Geography
- Location: Bandra Kurla Complex, Mumbai, Maharashtra, India
- Coordinates: 19°03′54″N 72°51′36″E﻿ / ﻿19.065°N 72.860°E

Organisation
- Type: Specialist

Services
- Standards: Cleveland Clinic, U.S.A.
- Beds: 250
- Speciality: Cardiac

Links
- Website: https://www.asianheartinstitute.org/
- Lists: Hospitals in India

= Asian Heart Institute =

Asian Heart Institute is a cardiology and cardiac surgery hospital in Mumbai, India, which was founded in 2002 by Ramakanta Panda. Over the last two decades, Asian Heart Institute has treated more than 450,000 patients.

== Notable cases ==
Some of the cases operated at the Asian Heart Institute, led by a team of doctors under the leadership of Dr. Ramakanta Panda, include:

- Mithalal Dhoka, a businessman from the Yadagiri district of Karnataka, had 17 blockages in the various arteries of the heart. Dr Ramakanta Panda used a record number of 12 arterial grafts to restore blood flow to fix Dhoka's heart.
- 10-hour-long complicated heart surgery on a 76-year-old man-Jaswantrai Ajmera, with a very weak heart, underwent a 10-hour-long surgery that involved five bypass grafts and a valve replacement procedure.
- 65-year-old's third bypass surgery
- Six heart procedures were performed on Omani citizens undergoing a third-time heart operation
- A seven-year-old Iraqi boy underwent a successful open-heart surgery to fix a hole in his heart.
- 62-year old suffered from three blockages and had a tumor growing in his heart
- 10 Bypass grafts were created to bypass clogged arteries through an eight-hour-long procedure.
- AHI cardiac surgeons use the girl's own heart to fix her valve-13 year old was suffering from rheumatic heart, a condition in which the heart valves are damaged.
- 67 year old undergoes five times valve replacement surgery-Dr. Ramakanta Panda performed 12-hour long surgery on Saraf who removed the valve that slipped inside her heart chambers. She had undergone 4 times heart operations in the past.

== Development ==

The hospital added a sports medicine facility in 2007 as a number of hospitals across the country expanded their services in that practice area prior to the 2010 Commonwealth Games.
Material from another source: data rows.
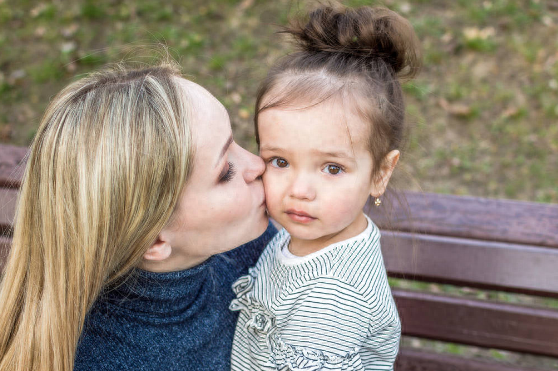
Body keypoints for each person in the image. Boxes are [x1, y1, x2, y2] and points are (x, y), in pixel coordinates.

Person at [0, 62, 277, 371]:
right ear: (155, 240)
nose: (258, 164)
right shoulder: (112, 360)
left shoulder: (246, 240)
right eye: (225, 171)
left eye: (236, 141)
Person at [229, 3, 421, 370]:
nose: (299, 189)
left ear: (381, 173)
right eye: (280, 161)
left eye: (332, 168)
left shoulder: (332, 298)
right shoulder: (306, 234)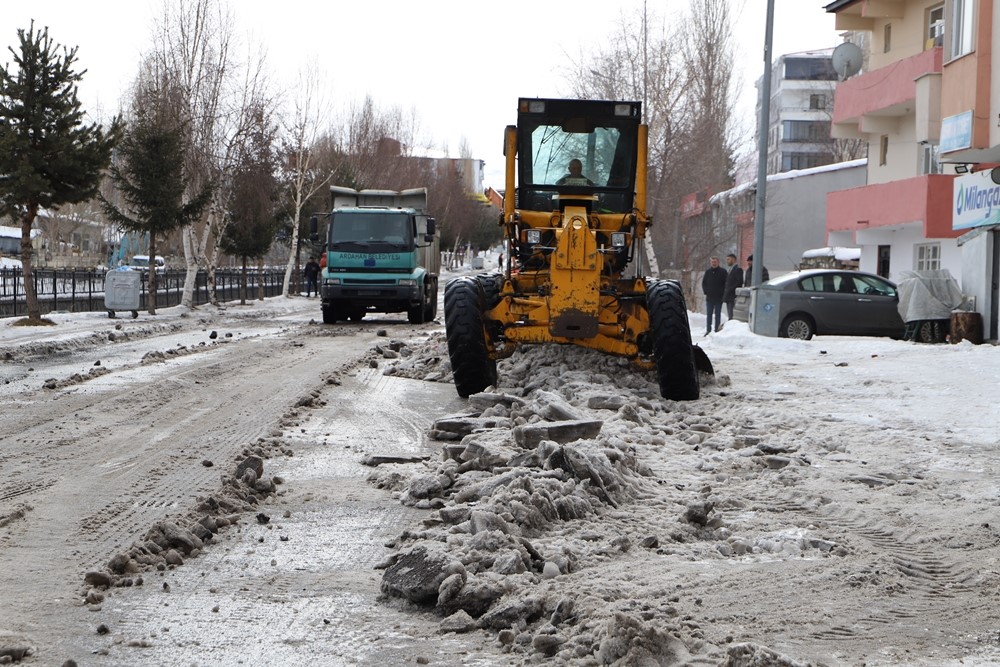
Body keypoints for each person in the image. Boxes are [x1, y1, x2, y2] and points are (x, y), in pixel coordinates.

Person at [702, 256, 727, 335]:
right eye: (712, 262)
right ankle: (708, 330)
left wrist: (723, 293)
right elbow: (704, 283)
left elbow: (726, 283)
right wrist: (706, 292)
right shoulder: (708, 272)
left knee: (717, 314)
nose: (713, 263)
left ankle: (717, 330)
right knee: (709, 314)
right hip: (709, 298)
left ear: (718, 262)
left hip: (719, 298)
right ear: (710, 263)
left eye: (715, 262)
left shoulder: (723, 272)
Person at [723, 252, 743, 320]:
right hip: (728, 296)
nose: (727, 261)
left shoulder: (738, 269)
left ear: (733, 259)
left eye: (728, 259)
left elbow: (739, 282)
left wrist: (730, 289)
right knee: (729, 314)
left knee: (732, 315)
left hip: (733, 296)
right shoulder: (730, 269)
As of July 2012, it was one of the two private hospitals in Mumbai, India to participate in a government insurance scheme to provide coverage for the poor.

In April 2013, through its Pediatric Cardiac Center, AHI committed to providing free heart surgery for impoverished children who have congenital heart disease.

== Accolades ==
"Medgate Today" honoured Dr. Ramakanta Panda, the Chief Consultant Cardiovascular Thoracic Surgery and the Vice Chairman and managing director of Asian Heart Institute, as the No1 cardiac surgeon and one of the 25 living legends in the Healthcare of India.

==Mumbai Marathon==
Asian Heart Institute is also the health partner of the Mumbai Marathon. AHI has been the Official Medical Partner for this event since its inception in 2004 and maintains First Aid stations and provides emergency medical services all along the 42-kilometer route. A contingent of AHI patients always runs in the marathon, each one having undergone a bypass surgery at AHI. Many complete the entire marathon.